### Text section

Apparently you cant install in certain ways

  • Thread starter Diamontina Cocktail
  • Start date
C

Colin Barnhorst

No, I don't.

If it is a retail upgrade edition of XP and you remove the Vista upgrade
edition completely from the machine you should be able to transfer the
upgrade edition of XP to another machine because it is a retail and not an
OEM edition of XP. Any retail upgrade edition of Windows may be
transferred to another computer. If you are not using the Vista upgrade
edition license any more how can you still be tieing the XP license to it?
 
D

Diamontina Cocktail

Colin Barnhorst said:
XP Pro entitles you to purchase any of the four upgrade editions, Home
Basic, Home Premium, Business, or Ultimate. If you purchase one of the
Home upgrade editions you must do a custom install. If you purchase
Business or Ultimate you may do either an upgrade or custom install.

http://www.microsoft.com/windowsvista/getready/upgradeinfo.mspx says with XP
Pro I can not do anything other than a clean install from XP Pro (the
non-x64 edition I mean) to Vista. See the chart there. Many home users use
Pro version and wish to go to Vista but not a corporate version. So, they
either pay for the higher cost Vista or do a clean install losing installed
programs and having to reinstall them again.

### Explore the material
**1)** In the forum thread about upgrading from XP to Vista, write out the passage from "No, I don't." up to and including "license to it?" word for word.
**2)** Put this sentence from the forum thread about upgrading from XP to Vista into Spanish: "Any retail upgrade edition of Windows may be transferred to another computer."

### Extracted data
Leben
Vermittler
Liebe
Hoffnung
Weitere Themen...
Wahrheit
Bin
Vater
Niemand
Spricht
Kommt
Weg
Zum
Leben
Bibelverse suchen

### Your written answers
**1)**
No, I don't.

If it is a retail upgrade edition of XP and you remove the Vista upgrade
edition completely from the machine you should be able to transfer the
upgrade edition of XP to another machine because it is a retail and not an
OEM edition of XP. Any retail upgrade edition of Windows may be
transferred to another computer. If you are not using the Vista upgrade
edition license any more how can you still be tieing the XP license to it?

**2)** Cualquier edición de actualización de Windows para venta minorista puede transferirse a otro equipo.